_DIRECTIONS_
(a) In the passage about the election, what share of the seats had the British given the pro-British North?
(b) Duplicate the rows below, the text read from the page images, line for line without the pictures.

To recap: In addition to the illegal gerrymandering, that I witnessed, by my British colleagues which would have, if known, rendered the election results null and void, the British had given the pro-British North 50% of the seats. They had forced the Southern nationalists to keep out of the North. 'Voluntary registration' had achieved near total figures in the North and voting percentages were also incredibly high. In these British-arranged circumstances a Northern (and British) win was an absolute certainty. Any informed person betting on a Southern win against these odds would have been declared insane. And did those who registered know what they were doing so voluntarily? Post adds a footnote to page 205 to suggest whether they were really aware of what was happening was an entirely different matter. A knowing Post gives us here a cynical smile. Post does not really believe they registered of their own volition. If they had, we would have to assume that they knew what they were doing. Post thinks that preposterous, as it probably would appear to most people. And here Post gets himself into a logical bind. He cannot bring himself to admit the truth. Yes, they did not need to know what they were doing, because they were not registering of their own volition. Mr Post, by his own admission in that footnote, gives the game away. Just another British fix.

_DATA FOR THIS TASK_

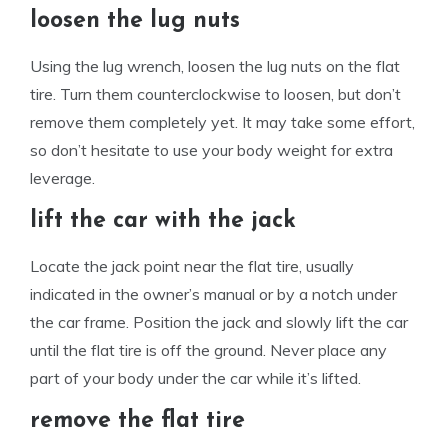
loosen the lug nuts
Using the lug wrench, loosen the lug nuts on the flat
tire. Turn them counterclockwise to loosen, but don’t
remove them completely yet. It may take some effort,
so don’t hesitate to use your body weight for extra
leverage.
lift the car with the jack
Locate the jack point near the flat tire, usually
indicated in the owner’s manual or by a notch under
the car frame. Position the jack and slowly lift the car
until the flat tire is off the ground. Never place any
part of your body under the car while it’s lifted.
remove the flat tire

_EXPECTED OUTPUTS_
(a) 50% of the seats.

(b)
loosen the lug nuts
Using the lug wrench, loosen the lug nuts on the flat
tire. Turn them counterclockwise to loosen, but don’t
remove them completely yet. It may take some effort,
so don’t hesitate to use your body weight for extra
leverage.
lift the car with the jack
Locate the jack point near the flat tire, usually
indicated in the owner’s manual or by a notch under
the car frame. Position the jack and slowly lift the car
until the flat tire is off the ground. Never place any
part of your body under the car while it’s lifted.
remove the flat tire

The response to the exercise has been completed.